Geef de regels vanaf de regel met "00:00-01:59: median 27.0, box" tot en met de regel met "Which has a higher value, Non-Irish" ongewijzigd weer.

Gegevens grafiekanalyse:
══════════════════════════════
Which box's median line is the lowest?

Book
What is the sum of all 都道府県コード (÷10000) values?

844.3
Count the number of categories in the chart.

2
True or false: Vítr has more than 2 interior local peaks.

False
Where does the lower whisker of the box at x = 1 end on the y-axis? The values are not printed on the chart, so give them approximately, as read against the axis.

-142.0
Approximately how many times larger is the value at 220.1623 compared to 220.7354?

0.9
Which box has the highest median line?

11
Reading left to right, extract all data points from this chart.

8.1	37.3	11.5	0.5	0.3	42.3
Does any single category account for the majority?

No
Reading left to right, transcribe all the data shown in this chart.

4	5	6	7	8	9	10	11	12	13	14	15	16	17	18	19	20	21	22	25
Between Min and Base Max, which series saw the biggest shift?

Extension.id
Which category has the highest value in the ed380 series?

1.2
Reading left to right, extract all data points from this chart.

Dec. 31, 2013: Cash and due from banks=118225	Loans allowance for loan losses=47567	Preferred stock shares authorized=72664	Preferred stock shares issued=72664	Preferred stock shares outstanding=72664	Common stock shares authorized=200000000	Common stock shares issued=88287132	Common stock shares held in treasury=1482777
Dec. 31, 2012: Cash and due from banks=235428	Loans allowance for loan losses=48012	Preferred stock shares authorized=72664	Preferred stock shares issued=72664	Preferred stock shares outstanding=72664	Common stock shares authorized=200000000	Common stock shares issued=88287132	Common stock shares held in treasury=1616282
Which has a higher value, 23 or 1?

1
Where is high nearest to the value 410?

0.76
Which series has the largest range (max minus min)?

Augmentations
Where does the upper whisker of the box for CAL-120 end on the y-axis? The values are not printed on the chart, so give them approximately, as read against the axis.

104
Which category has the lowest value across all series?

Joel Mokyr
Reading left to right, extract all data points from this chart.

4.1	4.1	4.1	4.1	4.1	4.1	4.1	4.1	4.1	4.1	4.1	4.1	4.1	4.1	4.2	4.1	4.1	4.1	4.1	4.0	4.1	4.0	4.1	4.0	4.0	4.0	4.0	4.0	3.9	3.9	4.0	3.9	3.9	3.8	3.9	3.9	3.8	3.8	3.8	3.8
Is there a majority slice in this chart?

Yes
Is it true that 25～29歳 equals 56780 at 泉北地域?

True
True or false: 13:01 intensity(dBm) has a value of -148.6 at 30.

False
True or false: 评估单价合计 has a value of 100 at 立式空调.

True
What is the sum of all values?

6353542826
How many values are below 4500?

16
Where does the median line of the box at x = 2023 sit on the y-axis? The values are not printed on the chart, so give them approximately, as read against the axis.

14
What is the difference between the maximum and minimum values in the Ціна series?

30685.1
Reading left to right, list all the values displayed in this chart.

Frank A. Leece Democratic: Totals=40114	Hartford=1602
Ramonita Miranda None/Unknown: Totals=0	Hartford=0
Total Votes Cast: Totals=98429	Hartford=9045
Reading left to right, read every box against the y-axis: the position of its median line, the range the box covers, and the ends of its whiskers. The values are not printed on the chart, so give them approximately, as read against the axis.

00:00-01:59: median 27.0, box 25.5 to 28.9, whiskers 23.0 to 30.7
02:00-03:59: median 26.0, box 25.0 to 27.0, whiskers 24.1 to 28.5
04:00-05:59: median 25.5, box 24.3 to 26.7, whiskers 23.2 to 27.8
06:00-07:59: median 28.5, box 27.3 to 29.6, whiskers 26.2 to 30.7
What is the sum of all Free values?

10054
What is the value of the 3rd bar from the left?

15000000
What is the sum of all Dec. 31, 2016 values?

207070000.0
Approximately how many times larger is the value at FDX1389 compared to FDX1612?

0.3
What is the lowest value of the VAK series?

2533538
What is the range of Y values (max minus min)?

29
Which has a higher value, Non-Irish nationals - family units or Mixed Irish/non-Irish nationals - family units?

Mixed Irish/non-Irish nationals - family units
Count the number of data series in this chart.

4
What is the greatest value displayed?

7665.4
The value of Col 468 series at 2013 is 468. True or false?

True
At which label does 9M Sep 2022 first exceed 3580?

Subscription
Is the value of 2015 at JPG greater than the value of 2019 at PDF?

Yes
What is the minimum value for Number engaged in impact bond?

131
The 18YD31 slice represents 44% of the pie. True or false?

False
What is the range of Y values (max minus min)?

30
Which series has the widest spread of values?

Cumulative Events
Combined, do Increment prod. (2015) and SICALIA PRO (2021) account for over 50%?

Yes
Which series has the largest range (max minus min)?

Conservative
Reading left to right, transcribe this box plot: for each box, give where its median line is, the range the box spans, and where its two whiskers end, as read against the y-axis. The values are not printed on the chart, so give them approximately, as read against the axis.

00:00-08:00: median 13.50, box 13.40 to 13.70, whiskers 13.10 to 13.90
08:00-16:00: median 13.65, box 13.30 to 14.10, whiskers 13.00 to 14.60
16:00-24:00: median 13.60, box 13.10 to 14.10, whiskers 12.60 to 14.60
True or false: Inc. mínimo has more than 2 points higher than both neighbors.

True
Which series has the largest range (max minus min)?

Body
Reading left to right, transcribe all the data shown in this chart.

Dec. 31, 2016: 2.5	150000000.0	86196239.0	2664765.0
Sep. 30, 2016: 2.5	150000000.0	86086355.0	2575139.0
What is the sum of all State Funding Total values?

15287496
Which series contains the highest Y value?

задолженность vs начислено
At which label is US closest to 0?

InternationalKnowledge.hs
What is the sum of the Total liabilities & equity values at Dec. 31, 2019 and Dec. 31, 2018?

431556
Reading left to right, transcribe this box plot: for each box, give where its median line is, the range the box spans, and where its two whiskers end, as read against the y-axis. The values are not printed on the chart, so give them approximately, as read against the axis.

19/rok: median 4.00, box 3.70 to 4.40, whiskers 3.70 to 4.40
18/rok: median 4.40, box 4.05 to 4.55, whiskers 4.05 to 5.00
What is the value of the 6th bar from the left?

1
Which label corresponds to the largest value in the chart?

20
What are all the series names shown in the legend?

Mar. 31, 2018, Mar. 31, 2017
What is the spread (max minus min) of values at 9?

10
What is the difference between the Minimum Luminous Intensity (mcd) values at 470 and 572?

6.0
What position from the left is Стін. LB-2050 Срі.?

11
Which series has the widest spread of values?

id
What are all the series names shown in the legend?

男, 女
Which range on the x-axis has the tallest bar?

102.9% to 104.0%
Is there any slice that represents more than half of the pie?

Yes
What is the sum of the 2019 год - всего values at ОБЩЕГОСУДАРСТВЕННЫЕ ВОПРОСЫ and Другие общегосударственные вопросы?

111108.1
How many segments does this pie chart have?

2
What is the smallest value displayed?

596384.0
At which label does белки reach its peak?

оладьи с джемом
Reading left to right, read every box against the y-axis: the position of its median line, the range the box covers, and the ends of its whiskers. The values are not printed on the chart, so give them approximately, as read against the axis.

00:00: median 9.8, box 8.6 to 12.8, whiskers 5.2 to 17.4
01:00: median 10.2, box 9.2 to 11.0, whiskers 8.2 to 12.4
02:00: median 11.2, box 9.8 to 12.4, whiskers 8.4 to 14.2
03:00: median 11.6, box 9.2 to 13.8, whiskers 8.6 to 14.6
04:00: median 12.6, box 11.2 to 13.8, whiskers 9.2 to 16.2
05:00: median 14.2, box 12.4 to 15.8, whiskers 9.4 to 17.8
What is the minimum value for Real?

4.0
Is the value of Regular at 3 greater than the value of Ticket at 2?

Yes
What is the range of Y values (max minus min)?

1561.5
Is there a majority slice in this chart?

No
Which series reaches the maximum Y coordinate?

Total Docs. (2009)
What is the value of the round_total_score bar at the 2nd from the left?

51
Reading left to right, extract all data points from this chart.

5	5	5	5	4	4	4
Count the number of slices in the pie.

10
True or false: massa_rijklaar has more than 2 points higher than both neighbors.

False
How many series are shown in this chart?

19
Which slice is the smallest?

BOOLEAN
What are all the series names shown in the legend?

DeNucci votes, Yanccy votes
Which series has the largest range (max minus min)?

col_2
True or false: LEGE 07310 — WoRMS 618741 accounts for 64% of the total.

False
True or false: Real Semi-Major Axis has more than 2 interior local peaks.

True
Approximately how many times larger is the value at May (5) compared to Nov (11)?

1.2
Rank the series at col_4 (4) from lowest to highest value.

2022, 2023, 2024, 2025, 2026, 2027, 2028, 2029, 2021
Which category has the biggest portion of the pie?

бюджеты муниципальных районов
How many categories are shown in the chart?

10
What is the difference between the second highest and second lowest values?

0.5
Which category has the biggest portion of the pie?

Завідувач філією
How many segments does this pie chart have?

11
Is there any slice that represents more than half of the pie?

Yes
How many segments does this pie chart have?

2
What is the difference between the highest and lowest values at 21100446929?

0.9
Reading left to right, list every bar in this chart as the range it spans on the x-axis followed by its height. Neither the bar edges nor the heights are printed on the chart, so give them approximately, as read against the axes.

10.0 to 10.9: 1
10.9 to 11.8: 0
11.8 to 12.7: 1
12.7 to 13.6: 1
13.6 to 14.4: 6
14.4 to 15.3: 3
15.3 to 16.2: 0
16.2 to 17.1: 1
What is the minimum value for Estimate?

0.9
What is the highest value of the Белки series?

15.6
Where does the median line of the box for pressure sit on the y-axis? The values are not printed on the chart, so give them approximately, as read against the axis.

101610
══════════════════════════════
| UITVOER |
00:00-01:59: median 27.0, box 25.5 to 28.9, whiskers 23.0 to 30.7
02:00-03:59: median 26.0, box 25.0 to 27.0, whiskers 24.1 to 28.5
04:00-05:59: median 25.5, box 24.3 to 26.7, whiskers 23.2 to 27.8
06:00-07:59: median 28.5, box 27.3 to 29.6, whiskers 26.2 to 30.7
What is the sum of all Free values?

10054
What is the value of the 3rd bar from the left?

15000000
What is the sum of all Dec. 31, 2016 values?

207070000.0
Approximately how many times larger is the value at FDX1389 compared to FDX1612?

0.3
What is the lowest value of the VAK series?

2533538
What is the range of Y values (max minus min)?

29
Which has a higher value, Non-Irish nationals - family units or Mixed Irish/non-Irish nationals - family units?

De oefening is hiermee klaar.